I want to honor my friend, John. He acts all tough and vulgar like nothing bothers him, but I've seen him cry. In Iraq, it's all just endless brown, washed out. Sand, bricks, the sky so pale it's barely blue. The horizon goes on forever, no lines, no color. So when we came home, the green made him cry. The color you take for granted. He looks up at trees now still and I catch him bawling his eyes out.
After hearing this monologue from a fellow cast member during rehearsal for "The Veterans Play Project," Matt Delaney had to walk away for a minute, a thumb and forefinger pressed against the inner edges of his eyes.
Delaney, 46, of Coon Rapids, served 17 years in the Army, including a two-year tour in Iraq doing long-range surveillance.

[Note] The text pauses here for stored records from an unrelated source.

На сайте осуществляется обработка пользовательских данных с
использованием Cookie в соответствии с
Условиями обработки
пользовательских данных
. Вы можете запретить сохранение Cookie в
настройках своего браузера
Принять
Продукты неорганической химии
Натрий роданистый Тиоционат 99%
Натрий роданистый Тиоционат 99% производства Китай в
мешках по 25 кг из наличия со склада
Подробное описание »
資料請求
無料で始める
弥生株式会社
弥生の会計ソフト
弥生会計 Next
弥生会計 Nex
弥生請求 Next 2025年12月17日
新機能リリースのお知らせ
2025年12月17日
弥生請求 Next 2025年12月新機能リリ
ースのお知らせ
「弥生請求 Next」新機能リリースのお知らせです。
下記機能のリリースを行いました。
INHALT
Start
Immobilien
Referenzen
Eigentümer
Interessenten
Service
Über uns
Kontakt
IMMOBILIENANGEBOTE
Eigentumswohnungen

"That's exactly what it's like," he said. "Brown and hot. The only thing missing is the constant lingering smell over everything. No one had to tell you for you to know it was the smell of death. You never took a big deep breath over there like you do back home."

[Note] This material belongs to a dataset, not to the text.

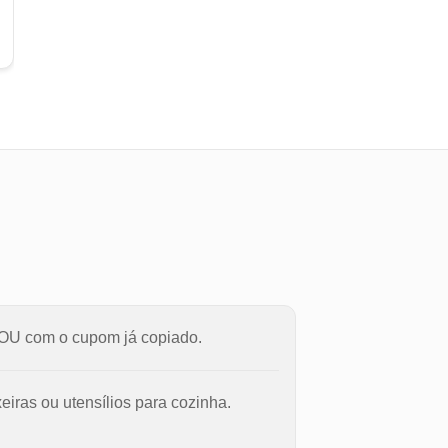
da OU com o cupom já copiado.
eiras ou utensílios para cozinha.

The play, which premieres Friday at Fort Snelling's Base Camp, was created by the troupe Footprints Collective and is being presented by Mixed Blood Theatre.
The stories being told are those of real military personnel, and two-thirds of the 20-member cast served in the military. Before writing a script and holding auditions, director Leah Cooper and her cohorts conducted several story circles with more than 100 veterans of conflicts from Vietnam and the first Gulf War to the more recent wars in Iraq and Afghanistan.

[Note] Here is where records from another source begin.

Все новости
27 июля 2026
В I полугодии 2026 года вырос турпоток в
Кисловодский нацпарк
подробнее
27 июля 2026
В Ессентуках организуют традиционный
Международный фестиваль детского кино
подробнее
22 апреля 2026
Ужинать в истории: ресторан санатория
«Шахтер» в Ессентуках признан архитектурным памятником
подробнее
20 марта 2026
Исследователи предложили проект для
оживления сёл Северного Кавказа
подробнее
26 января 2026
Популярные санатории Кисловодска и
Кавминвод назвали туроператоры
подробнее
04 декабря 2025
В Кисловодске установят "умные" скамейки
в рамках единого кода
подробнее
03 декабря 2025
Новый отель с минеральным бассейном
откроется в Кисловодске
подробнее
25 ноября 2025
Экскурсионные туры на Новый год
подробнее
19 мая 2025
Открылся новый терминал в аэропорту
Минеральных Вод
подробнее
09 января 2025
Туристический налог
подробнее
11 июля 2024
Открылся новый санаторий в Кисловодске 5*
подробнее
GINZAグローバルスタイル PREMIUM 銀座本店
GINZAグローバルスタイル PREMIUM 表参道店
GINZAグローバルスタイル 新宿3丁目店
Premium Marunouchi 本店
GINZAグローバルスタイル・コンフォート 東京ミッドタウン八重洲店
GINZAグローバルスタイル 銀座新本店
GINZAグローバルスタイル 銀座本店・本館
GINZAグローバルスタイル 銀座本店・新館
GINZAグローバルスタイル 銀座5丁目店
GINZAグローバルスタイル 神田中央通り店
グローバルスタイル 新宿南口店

This group, which one vet in the cast joked has become its own platoon, is on a mission that is physically safer than any of those locales. But it has led them into some risky emotional territory. There are extra challenges for the theater pros as well, not least among them working with amateur actors who understandably bring a higher-than-average share of baggage along.
"We love the baggage," Cooper said. "That's why we invited them. What they lack in theater training they more than make up for in authentic world experience, profound emotion and deep perspective."